What do I say? Ummm… this is totally an awesome book! I haven’t fangirled so hard about anything besides Game of Thrones and Calculus* in recent memory, going so far as to do some ninja-style-dancing which prompted my brother to kick me. He’s the real ninja.
Story Thieves, in as pretentious terms as I can manage, is a story about the differences between reality and fiction, and lack thereof. Simply put: Owen, he who sits in math class and loves to fanboy hard, gets a chance to save the hero of his hero, and then play the part of his hero. Bethany, she who skirts the edges of fun, after much cajoling and running and shouting and saving the world, finally gives in and acts a bit fictional to save reality.
In all, it’s a clever and emotional and action-packed book with characters as similar to you and me as can be if we were all tweens (I think) who hated math.
“It worked. And it worked because I embraced the problems and made it work for me.That’s real magic.”
“No. Real magic is when you make something happen that’s physically impossible.”
“Well, sure, that too. That’s real magic. But this is realer magic.”
“No, it’s not that either. The word doesn’t even exist.”
“So, in a away, that word is magic, by your definition.”
It pokes fun and fingers through cliches and tropes about story characters, then full-on embraces them. Hell, the story makes use of plot holes to complete the plot. And hats off to THAT!
More to the point: There are side characters whose full depths we perhaps never truly realize until we confront them ourselves–that’s what James Riley shows, in the fictional world in his fictional story within this fictional story.
Owen plays the part of Kiel Gnomenfoot, dying and being saved by dumb luck, solely on the conviction that it’s a book, and nothing truly bad can happen. However, as he plods along, it turns out that the book gets progressively darker. And in the end, it’s the reality that he’s faced, has lived in, has conditioned him which ends up saving him.

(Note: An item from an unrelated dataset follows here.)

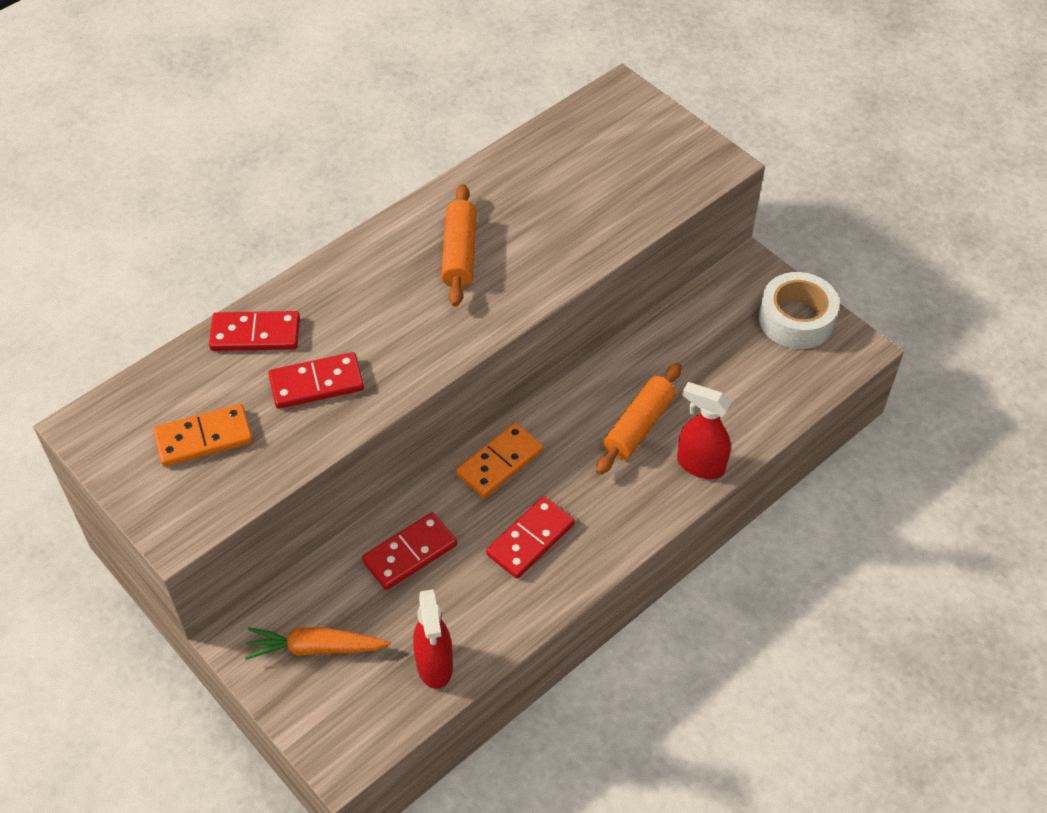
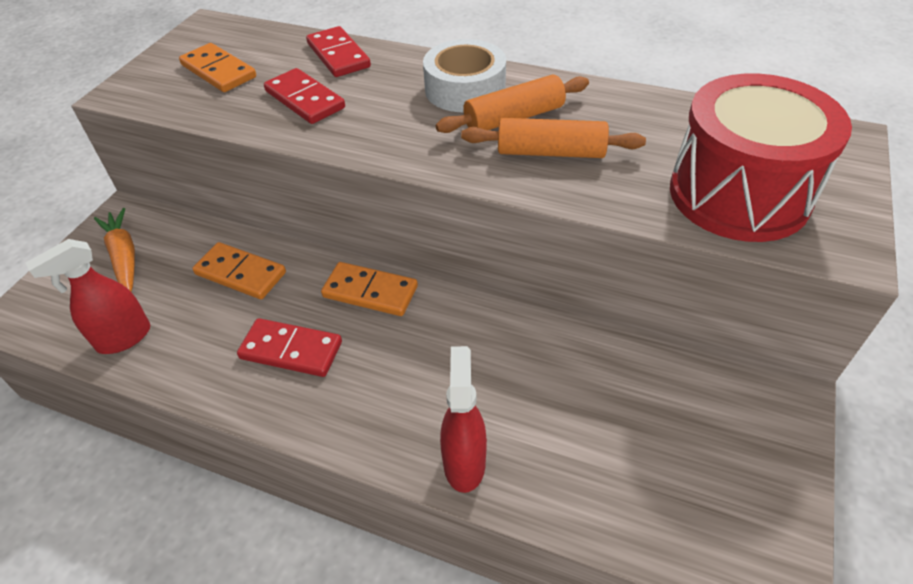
camera: 65 degrees right, 5 degrees down
(410, 553) = (241, 273): red domino -> orange domino
(638, 179) = (739, 194): none -> red drum
(638, 426) = (481, 382): orange rolling pin -> orange rolling pin (550, 152)
(796, 319) = (757, 480): white tape -> white tape (465, 89)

And Bethany, who is half-fictional and can dive into stories, becomes a little more fictional in her life. Embraces the impossible.
“You don’t ever speak to me again, do you understand? And if you ever tell anyone about me, I’ll find the deepest, darkest math book I can find, and drop you into the most boring part!”
She’s truly formidable.
Like I said: clever, clever book. Not the clever of books like Little Bee but you know, I found kernels of secrets and irony and realism that even now make me giggle.
The story within the story is, from a space-eagle’s perspective with poor eyesight, about an inter-planetary war between Magisteria, world of magic and imagination and chaos, and Quanterium, world of science and order and innovation. It’s a thought-out, quirky world and I truly appreciated the fact that I got to finish its story, that the author had me invested in it so fast, so hard.
It’s funny, sad, poignant and full of awesome. These are characters you understand, who make you laugh and smile and giggle all in one breath, whom you sometimes would prefer to throw out of the book. They’re not as fleshed out and/or complicated as the last what? Thomas Hardy book you read. But I loved it. I loved it. And you should read it tooooooooooo!
There ARE so many plotholes and questions I’d like to ask and consequences that weren’t dealt with but I think the last was kinda one of the points of this ordeal our characters went through and to the rest, well I still love it, don’t I?
There are tidbits about life and librarians, too.
“Don’t worry. Maybe you just haven’t found your favorite book yet. I honestly don’t think anyone has. Just when you think you might have a favorite, something better comes along.”
So true. (Also The Piper’s Son or gtfo.)
“I’m really happy to have gotten to know you.”
Thank you thank you thank you to the people at Aladdin who rose up like a genie from a bottle in mist and clouds and fog, to present the best book I’ve read in 2015 so far.
*Probably, Owen and Bethany won’t be big fans of mine.